Jamie Bernstein, 70, sees “Mass” as a deep expression of her father’s desire to use music to effect societal change.
“’Mass’ was very much about the turmoil that was going on in the United States right then, especially with the Vietnam War. And, like now, we were so polarized politically.”
As Bernstein isolated himself at the MacDowell artists’ colony to compose “Mass,” his work became both a salve and a spark to ignite change.
“If I weren’t convinced that there were a way to solve all this [the world’s problems], I would simply jump out of the window,” he told reporter Gruen. “But I am convinced that somehow, miraculously, through the rediscovery of man’s rational power … we’ll be able to make it. That’s why I’m really writing ‘Mass.’ It’s the only way I can contribute to what I hope is rationality in these times.”

The result was truly massive. The premiere featured 200 performers in a fully theatricalized staging with orchestra, a formal choir, a boys’ choir, musicians and dancers, and a leader called the Celebrant.
Bernstein dove into Catholic liturgy, some of it quoted verbatim, like “Dona nobis pacem” or “give us peace,” and included new lyrics by young writer Stephen Schwartz, whose “Godspell” was performed the same year as “Mass.”
”Mass” was a stunning achievement that has been both lauded as Bernstein’s best work and, particularly at the time, dismissed as “vulgar trash.”
Critical ‘Mass’
The quintessentially Jewish nature of “Mass” lies in its questioning —even railing against — God.
“My father engaged in this lifelong argument with his creator,” Jamie Bernstein said. She imagines him holding up his fist and shaking it while looking at the heavens. The work has been called offensive by Catholic theologians for its argumentative nature, its blatant questioning of God, and its earthiness. His daughter, though, views it as authentic Jewish expression.
“The most essentially Jewish practice is to ask questions of your creator,” she said. “That’s just such a primal element of Judaism. I think of ‘Fiddler on the Roof’ and the way Tevye is constantly doing the exact same thing: questioning God.”
But these questions are not guileless; they have a purpose in “Mass.” His daughter said she connects the work to Judaism’s prophetic vision of tikkun olam — healing the world.
The premiere took place coincidentally on Jamie Bernstein’s 19th birthday.
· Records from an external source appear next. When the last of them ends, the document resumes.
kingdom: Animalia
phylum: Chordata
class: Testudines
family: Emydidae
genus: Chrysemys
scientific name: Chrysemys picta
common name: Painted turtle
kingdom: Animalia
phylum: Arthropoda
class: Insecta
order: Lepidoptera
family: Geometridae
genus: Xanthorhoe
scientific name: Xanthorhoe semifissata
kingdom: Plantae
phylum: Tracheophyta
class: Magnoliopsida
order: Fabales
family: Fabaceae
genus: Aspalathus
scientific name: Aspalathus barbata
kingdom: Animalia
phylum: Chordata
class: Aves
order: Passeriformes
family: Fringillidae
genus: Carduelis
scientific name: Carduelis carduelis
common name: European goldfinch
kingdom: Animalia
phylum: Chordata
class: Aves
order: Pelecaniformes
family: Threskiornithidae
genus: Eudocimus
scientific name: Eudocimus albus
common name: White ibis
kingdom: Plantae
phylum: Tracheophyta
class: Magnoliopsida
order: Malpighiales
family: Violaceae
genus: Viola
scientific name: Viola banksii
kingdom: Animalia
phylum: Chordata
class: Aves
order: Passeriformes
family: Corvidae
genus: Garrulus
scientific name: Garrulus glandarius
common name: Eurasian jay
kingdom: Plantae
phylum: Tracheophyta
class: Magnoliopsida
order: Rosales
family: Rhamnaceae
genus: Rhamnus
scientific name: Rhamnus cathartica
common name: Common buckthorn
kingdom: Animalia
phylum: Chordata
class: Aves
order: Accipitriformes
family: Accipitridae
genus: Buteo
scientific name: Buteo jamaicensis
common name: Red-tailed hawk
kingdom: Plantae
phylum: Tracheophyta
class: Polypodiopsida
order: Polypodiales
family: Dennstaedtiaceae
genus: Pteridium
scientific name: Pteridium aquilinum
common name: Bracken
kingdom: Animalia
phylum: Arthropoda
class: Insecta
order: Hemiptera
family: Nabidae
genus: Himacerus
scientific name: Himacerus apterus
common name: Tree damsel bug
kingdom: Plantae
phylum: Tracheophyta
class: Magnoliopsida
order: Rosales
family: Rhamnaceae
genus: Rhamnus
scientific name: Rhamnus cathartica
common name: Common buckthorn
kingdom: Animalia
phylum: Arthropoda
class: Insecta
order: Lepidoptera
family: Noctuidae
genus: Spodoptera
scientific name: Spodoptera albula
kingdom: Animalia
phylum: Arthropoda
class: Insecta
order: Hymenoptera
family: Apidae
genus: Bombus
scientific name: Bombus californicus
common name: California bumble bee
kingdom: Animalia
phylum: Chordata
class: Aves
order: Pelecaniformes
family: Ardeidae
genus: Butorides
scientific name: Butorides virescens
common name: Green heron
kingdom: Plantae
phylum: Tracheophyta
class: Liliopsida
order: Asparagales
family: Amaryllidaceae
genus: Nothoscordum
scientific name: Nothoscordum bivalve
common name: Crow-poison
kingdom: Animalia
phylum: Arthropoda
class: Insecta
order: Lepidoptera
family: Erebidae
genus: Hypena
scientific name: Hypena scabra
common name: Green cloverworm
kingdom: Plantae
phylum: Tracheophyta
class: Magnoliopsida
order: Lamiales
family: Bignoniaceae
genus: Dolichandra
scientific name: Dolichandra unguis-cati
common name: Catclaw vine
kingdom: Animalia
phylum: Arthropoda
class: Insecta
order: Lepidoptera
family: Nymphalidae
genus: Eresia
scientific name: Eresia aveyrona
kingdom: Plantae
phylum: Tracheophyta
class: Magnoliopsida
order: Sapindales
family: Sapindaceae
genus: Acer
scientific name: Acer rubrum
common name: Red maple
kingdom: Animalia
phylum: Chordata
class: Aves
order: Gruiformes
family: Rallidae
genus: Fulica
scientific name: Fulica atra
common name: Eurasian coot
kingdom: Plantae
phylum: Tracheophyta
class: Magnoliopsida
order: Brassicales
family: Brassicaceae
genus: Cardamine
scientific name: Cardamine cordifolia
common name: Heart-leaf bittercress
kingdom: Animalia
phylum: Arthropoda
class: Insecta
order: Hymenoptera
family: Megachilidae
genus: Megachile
And 10 years later, she performed in the street chorus in another “Mass” at the Kennedy Center. At that first performance in 1971, she said, right up until the curtain rose, her father was making adjustments to the score, while carpenters were hammering finishing touches around the building.
Clocking in at two hours, advisers begged him to include an intermission. He was adamant that there would be no break. After all, in church, a mass doesn’t have an intermission. That’s part of the experience.
At the end, “The audience went crazy,” Jamie Bernstein recalled. “So many of them were in tears because it’s very emotional. If you allow yourself to give yourself over to the piece, it’s going to hit you in a very deep place, because ‘Mass’ dares to ask some of our hardest and most private questions about our existence.”